▸ **Tasks to perform**
1) In the passage on the nation's economy below, how many fewer jobs are there today than in 2007?
2) Continue the passage on the nation's economy below, starting after its final sentence.

▸ **Extract to read**
§ §
John ‘Skip” Laitner is an economist, enjoying a desert year while on research sabbatical  from the American Council for an Energy-Efficient Economy. Skip is discovering some surprising insights from his time in the desert that can inform the way one looks at the economy and social systems. In a series of posts entitled Desert Year, Skip lends us his new insights, as well as his 40 years of experience as an energy and natural resource economist, to probe the economic, climate, and energy challenges that confront us.

A Robust Economy

There is a good deal of worry about the robustness of our nation’s economy. And rightly so. Especially since we have about 5 million fewer jobs today than in 2007, even as we have about 10 million more people to support with those available jobs.

In an effort to understand why economic performance has been so lackluster, we are constantly taking our economic temperature.  We measure it every way we can.  But it is also true that – other than the occasional surprise – what you measure is what you find; and we may not be measuring all of the right things.
§ §
Dataset entries
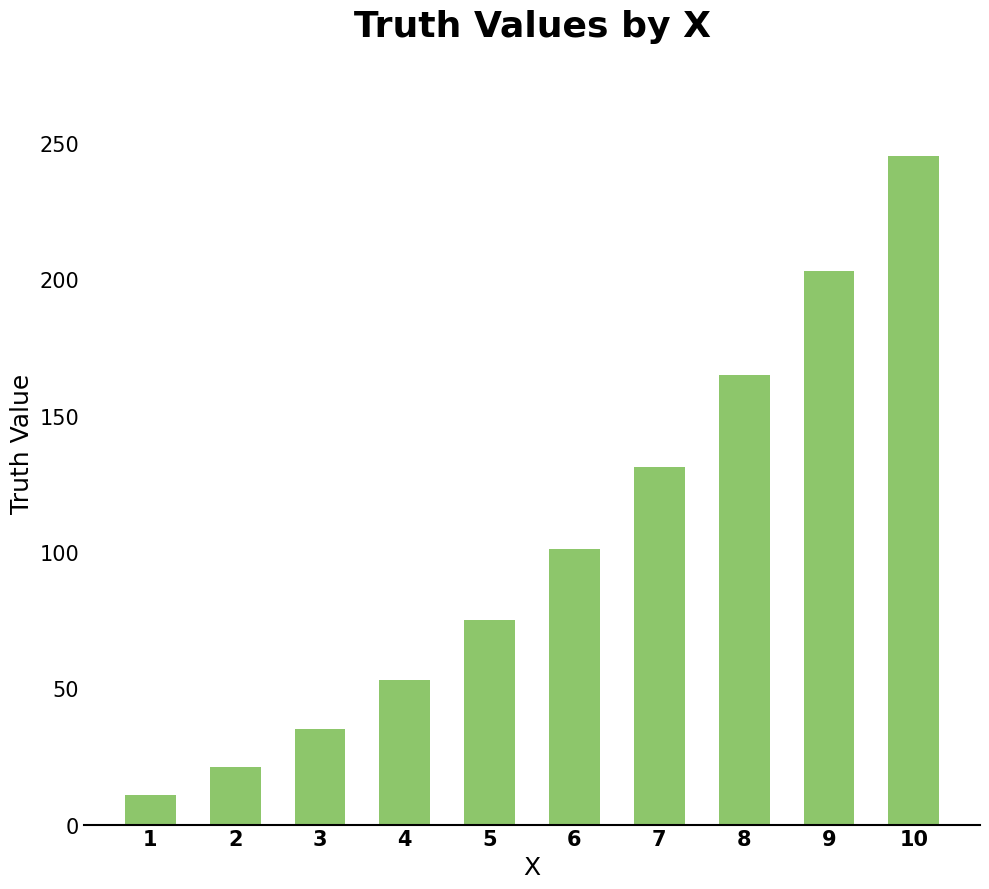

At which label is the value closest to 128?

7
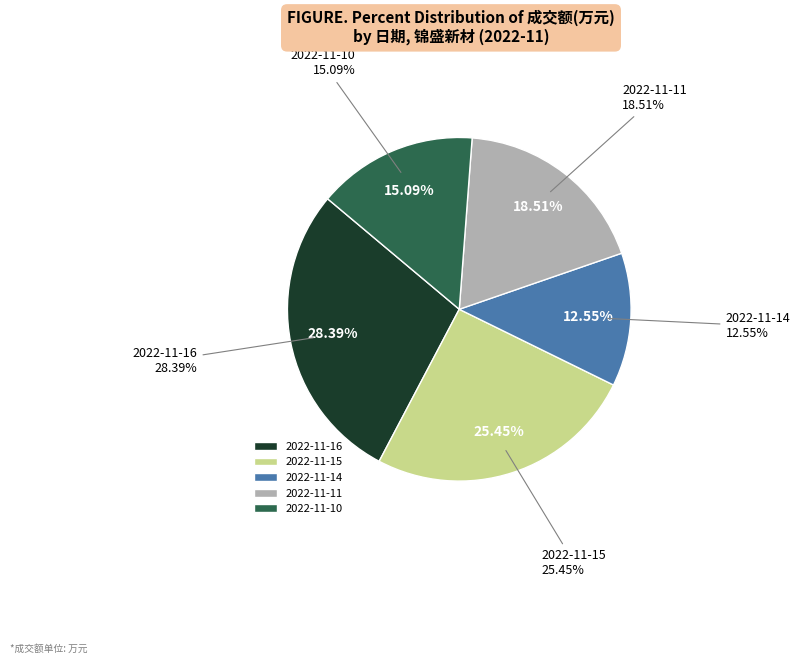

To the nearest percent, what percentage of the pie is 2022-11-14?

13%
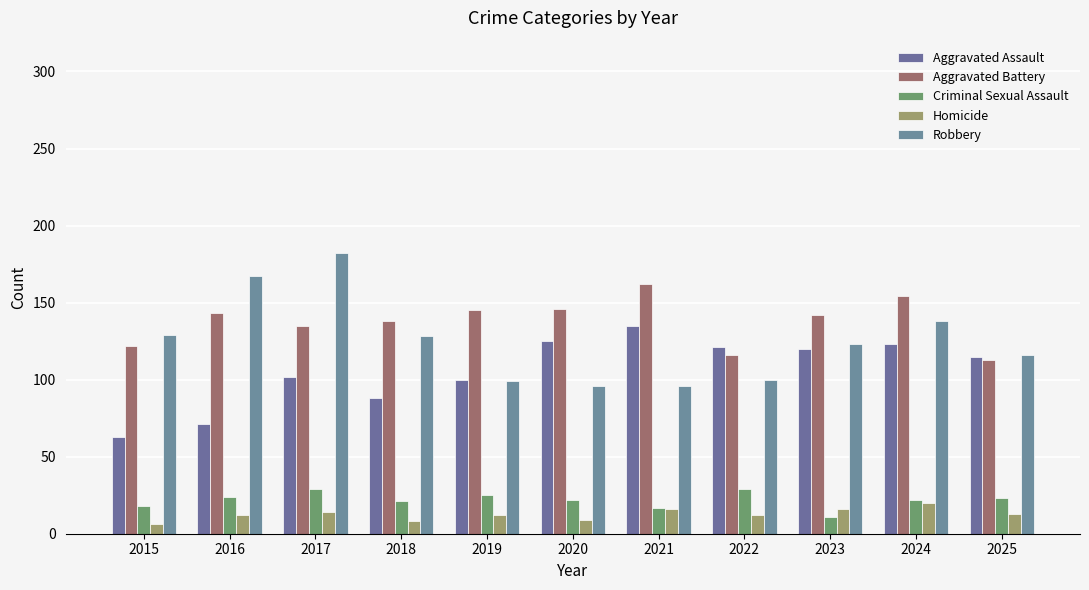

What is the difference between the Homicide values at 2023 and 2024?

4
§ §
▸ **Answer set**
1) About 5 million fewer jobs.

2)
The current measure of our economic well‑being is the ebb and flow of dollars transacted in the marketplace.  These dollars are usually indexed against things like investment, labor output or population.  From these various indices we suppose that we can obtain a reading on how well the economy is doing.

Examining the economy from a resource rather than a market perspective, however, may yield an entirely different understanding of the economic process.  To better illustrate this point let us borrow some momentary insights from Arizona’s Sonoran desert environment.

In the desert, similarities in plant appearance are poor indicators of whether or not plants are related to one another.  While the agave plants have vegetative structures similar to those of the aloe family, neither plant lineage can be determined until we examine their flowers.

The vegetative parts of both the agave and the aloe plants are mostly products of the very few adaptive mechanisms available to help a plant survive in the desert.

These survival mechanisms include extensive root systems and the ability to store water in the leaves and stem of a plant. With so few adaptive features available to them, even plants from unrelated families may look very much alike.

Flowers, in contrast to the plant structures, are the result of intricate relationships with the animals that pollinate them. Because of this dynamic two‑way interaction with animals and insects, flowers are more complex than the leaves or stems of a plant.

The relationship between the agave and the aloe plants is revealed, not by looking at their vegetative structures, but by comparing their flowers and fruits. It turns out that despite initial appearances, the Sonoran Agave and the South African Aloe have entirely different histories and origins.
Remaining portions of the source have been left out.